La Fundación Palma Futsal ha puesto en marcha su Campus de Verano en Sant Ferran, ofreciendo seis semanas de actividades para niños de 4 a 16 años. Fútbol, voleibol, natación y una novedad destacada, un rocódromo, componen la oferta deportiva. El objetivo es promover hábitos saludables y el compañerismo, proporcionando a las familias una opción de ocio educativo y seguro. Los horarios flexibles y los precios con equipación y merienda lo convierten en una alternativa práctica para conciliar el tiempo libre infantil durante los meses estivales.

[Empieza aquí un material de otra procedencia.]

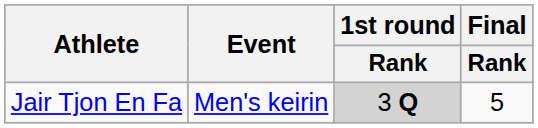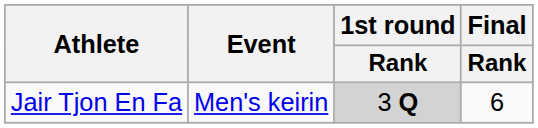Jair Tjon En Fa | Final / Rank: 5 -> 6
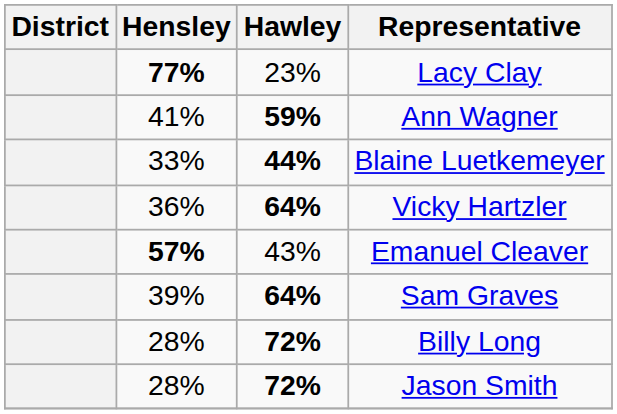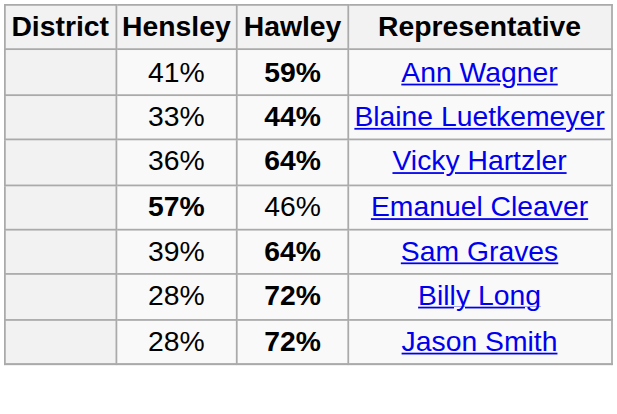- row: 77% | 23% | Lacy Clay
Emanuel Cleaver | Hawley: 43% -> 46%
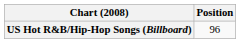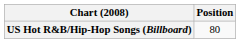US Hot R&B/Hip-Hop Songs (Billboard) | Position: 96 -> 80
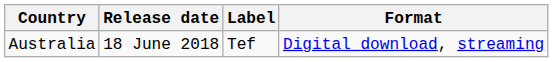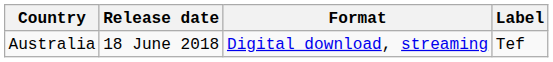columns swapped: Format <-> Label
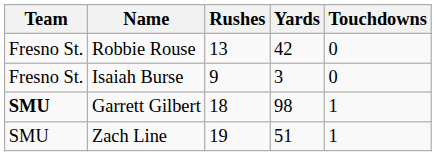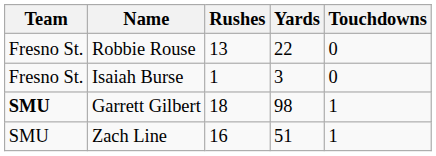Robbie Rouse | Yards: 42 -> 22
Isaiah Burse | Rushes: 9 -> 1
Zach Line | Rushes: 19 -> 16
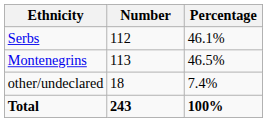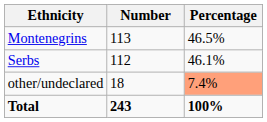rows swapped: Montenegrins <-> Serbs
other/undeclared | Percentage: no background -> lightsalmon background
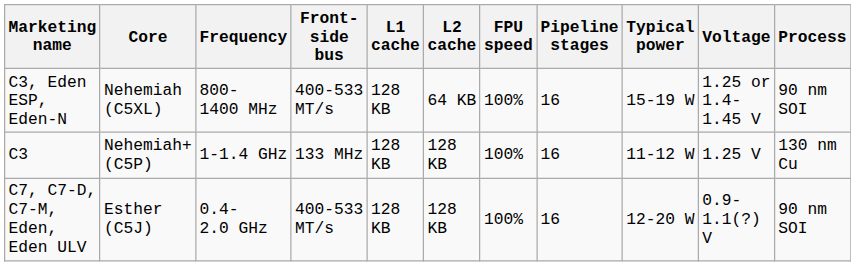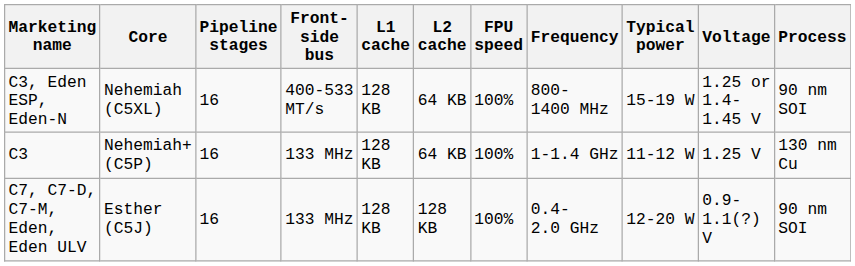columns swapped: Frequency <-> Pipeline stages
C3 | L2 cache: 128 KB -> 64 KB
C7, C7-D, C7-M, Eden, Eden ULV | Front-side bus: 400-533 MT/s -> 133 MHz
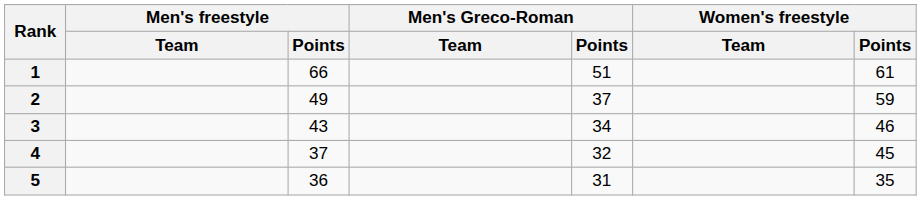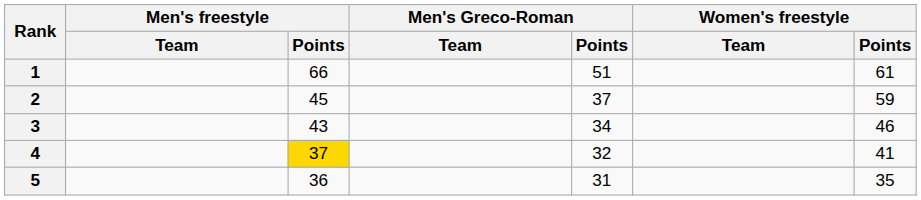2 | Men's freestyle / Points: 49 -> 45
4 | Men's freestyle / Points: no background -> gold background
4 | Women's freestyle / Points: 45 -> 41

La escalada como herramienta de desarrollo motor y cognitivo 🧗
La inclusión del rocódromo no es un simple añadido lúdico. Desde un punto de vista técnico, la escalada trabaja la propiocepción, la coordinación y la resolución de problemas en tiempo real. Los niños deben analizar rutas, distribuir su peso y tomar decisiones rápidas sobre agarres y apoyos. Esto activa áreas cerebrales relacionadas con la planificación y la concentración. Además, al ser una actividad de bajo impacto, reduce el riesgo de lesiones articulares en comparación con deportes de carrera. El campus integra así una disciplina que combina esfuerzo físico con estímulo cognitivo, algo poco común en campamentos tradicionales.
Adiós al aburrimiento, hola a las agujetas verticales 😅
Por fin los peques podrán dejar de preguntar eso de y ahora qué hacemos Mientras escalan, resuelven problemas de física aplicada sin darse cuenta. Claro, luego toca explicar por qué no se puede bajar del rocódromo saltando como Spiderman, pero para eso están los monitores. Al menos, cuando lleguen a casa agotados, los padres tendrán una hora de paz antes de que pregunten si mañana hay más. Y si encima vuelven con la equipación limpia y la merienda comida, casi parece un milagro veraniego.